__演習課題__.
以下の項目すべてについて、「series」を「dataset」に差し替え、ほかは一切変えずに書き直してください。画像は解答に含めないでください。
══════════════════════════════
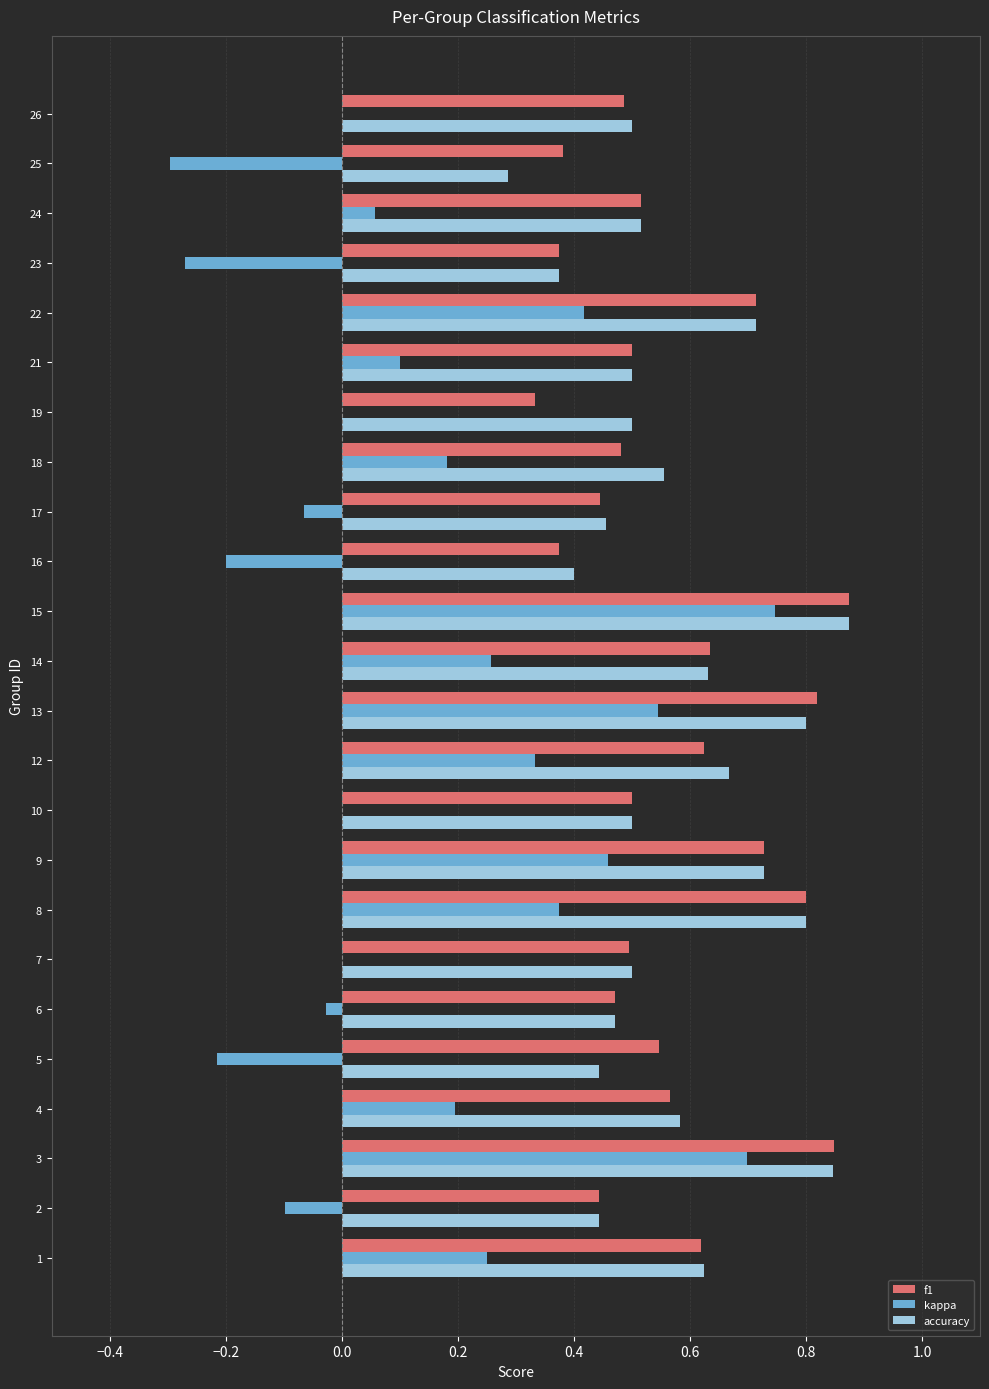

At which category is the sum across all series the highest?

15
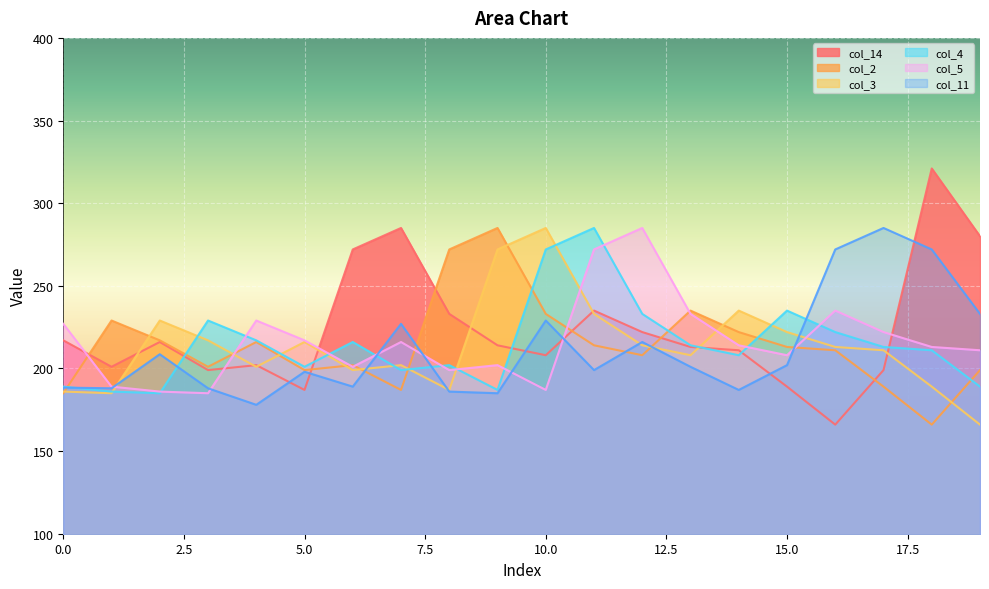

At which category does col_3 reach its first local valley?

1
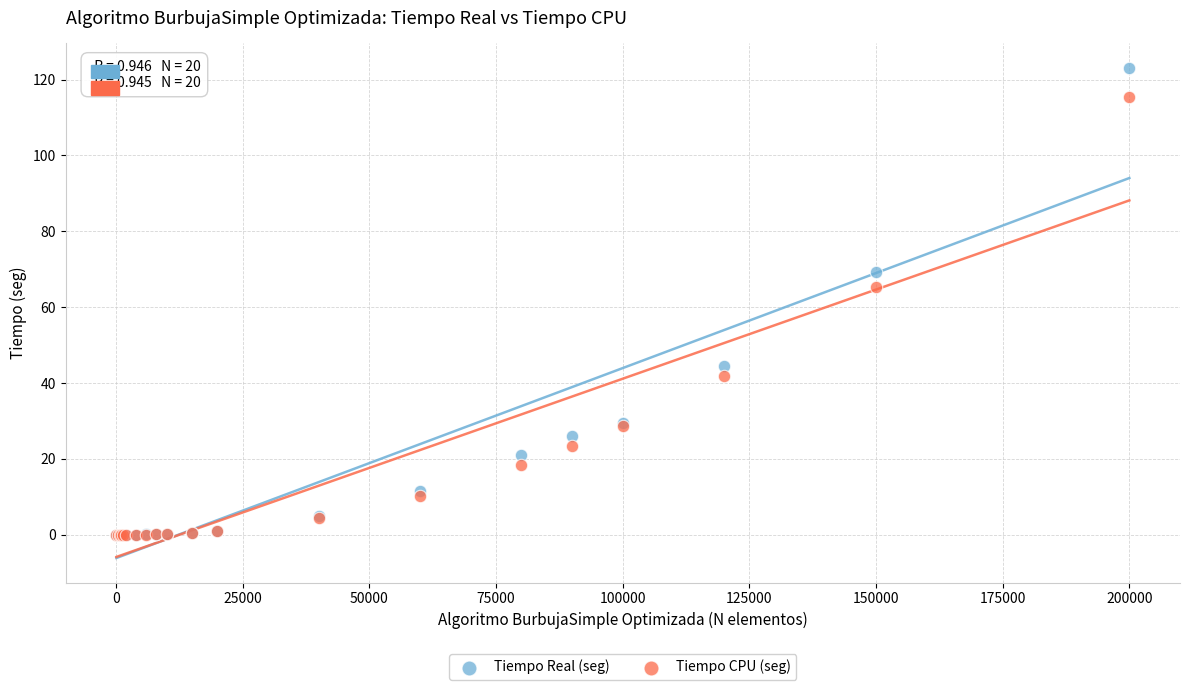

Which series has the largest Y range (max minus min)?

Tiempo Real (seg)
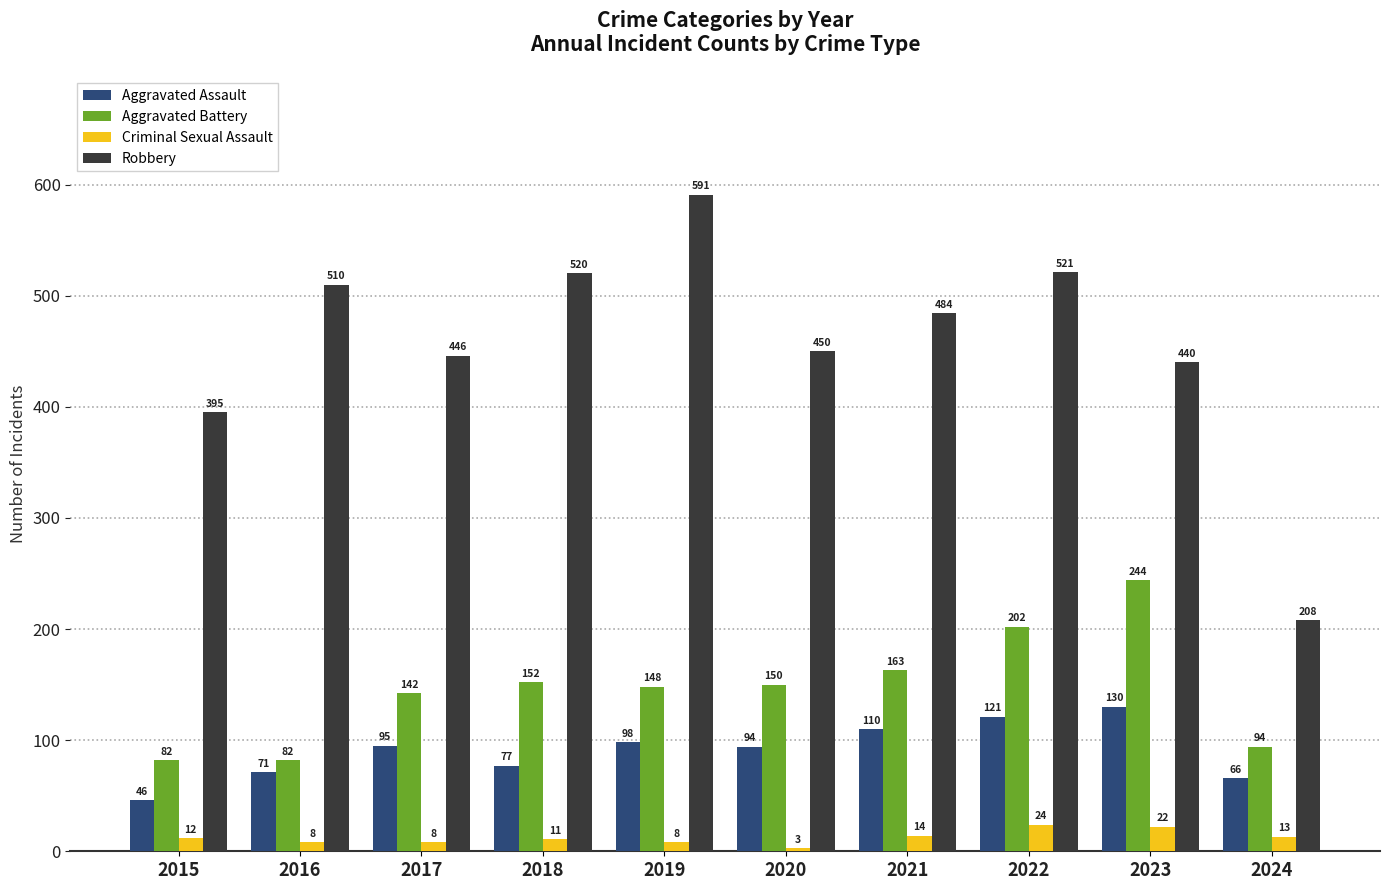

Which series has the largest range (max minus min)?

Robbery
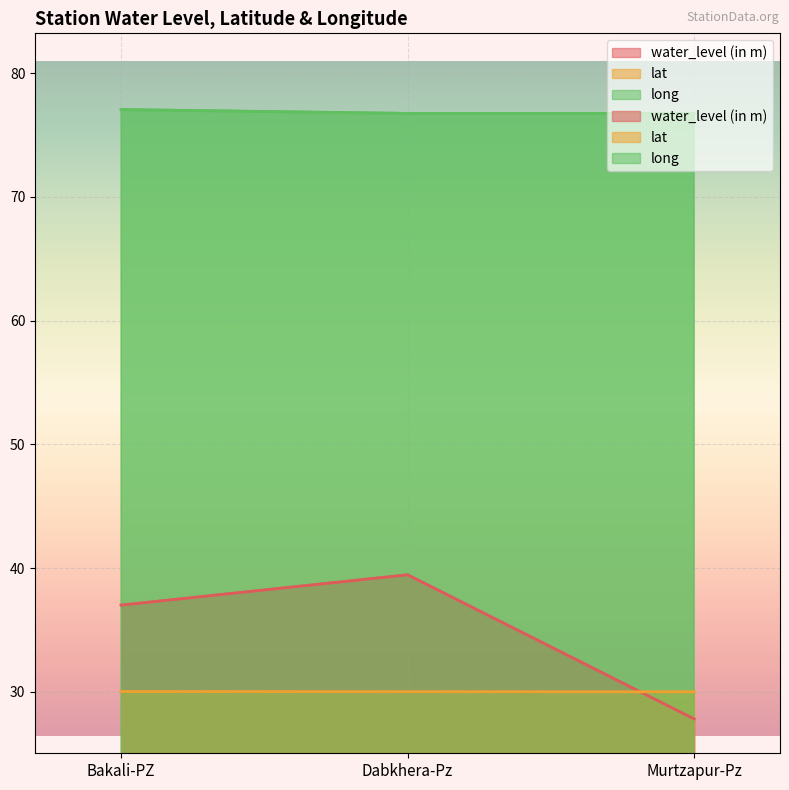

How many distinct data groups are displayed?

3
══════════════════════════════
__演習結果__.
At which category is the sum across all dataset the highest?

15

At which category does col_3 reach its first local valley?

1

Which dataset has the largest Y range (max minus min)?

Tiempo Real (seg)

Which dataset has the largest range (max minus min)?

Robbery

How many distinct data groups are displayed?

3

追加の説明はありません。